For Windows users who don’t already have make, open an MSYS2 terminal and type:

pacman -S make

Then, you will need to add the location of make.exe to your PATH environment variable. Look in both C:\msys64\mingw64\bin and C:\msys64\usr\bin – copy the address of whichever location contains make.exe.

Click Start, type Environment variables, and select “Edit the system environment variables”). Click “Environment Variables..”, then find Path under System variables and click “Edit…”. Click “New”, paste in the address you copied in the previous step, and click OK three times to dismiss each frame.

Mac users

For Windows users who don’t already have make, open the terminal and enter:

xcode-select --install

Extern Variables

Sometimes when our program is in multiple files, we still want to define variables that are visible to each file. Here’s how to do this:

  1. Declare the global variable in a .h file. This can either be done in a .h file with some of your function prototypes, or in a special file, globals.h, that contains the declarations of all global variables. If you do use a special globals header file, it does not need a corresponding .c file.
  2. Include the .h file wherever you want to use the variable
  3. When you want to use the variable, declare:
extern type name;

where type is the type of the global variable, and name is its name. The extern keyword tells the compiler not to create a new variable, but instead to find the variable name declared in another file.
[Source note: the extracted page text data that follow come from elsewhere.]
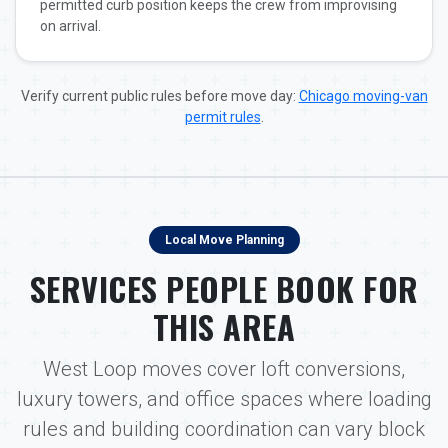
permitted curb position keeps the crew from improvising
on arrival.
Verify current public rules before move day:
Chicago moving-van
permit rules
.
Local Move Planning
SERVICES PEOPLE BOOK FOR
THIS AREA
West Loop moves cover loft conversions,
luxury towers, and office spaces where loading
rules and building coordination can vary block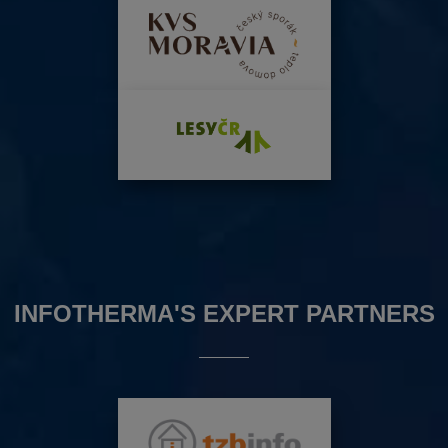
INFOTHERMA'S EXPERT PARTNERS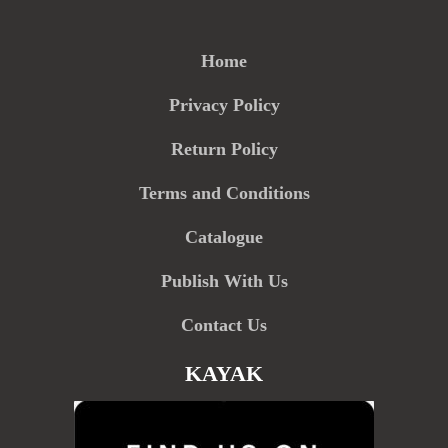
Home
Privacy Policy
Return Policy
Terms and Conditions
Catalogue
Publish With Us
Contact Us
KAYAK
As an example, suppose we want to make the array size a global variable in our for our earlier statistics program. Here’s what we’d do:

//start of stats.h
#ifndef STATS_H
#define STATS_H

//define array size
int size;

//functions no longer need array lengths
int min(int*);
int max(int*);
double avg(int*);

#endif
//end of stats.h

////////////////////////////

//start of stats.c

//We must include the corresponding header file
#include "stats.h"

//say we're going to use the size variable
extern int size;

int min(int *vals) {
    int min = vals[0];
    int i;
    for (i = 1; i < size; i++) {
        if (vals[i] < min) {
            min = vals[i];
        }
    }

    return min;
}

int max(int *vals) {
    int max = vals[0];
    int i;
    for (i = 1; i < size; i++) {
        if (vals[i] > max) {
            max = vals[i];
        }
    }

    return max;
}

double avg(int *vals) {
    int sum = 0;
    int i;
    for (i = 0; i < size; i++) {
        sum += vals[i];
    }

    return sum/(double)size;
}
//end of stats.c

/////////////////////////

//start of prog.c
#include <stdio.h>
#include <stdlib.h>

//include our header file
//use "" since it is in the current directory
#include "stats.h"

//declare that we're using the size variable
extern int size;

int main() {
    int* nums;
    int i, length;

    printf("Enter size of array: ");
    scanf("%d", &length);

    nums = malloc(length*sizeof(int));
    for (i = 0; i < length; i++) {
        printf("Enter a number: ");
        scanf("%d", nums+i);
    }

    printf("The min is: %d\n", min(nums));
    printf("The max is: %d\n", max(nums));
    printf("The average is: %.2lf\n", avg(nums));

    return 0;
}

//end of prog.c

Notice that we declare the variable in a header file. When we want to use the size variable, we first include that header file. Then, we declare size as an extern variable.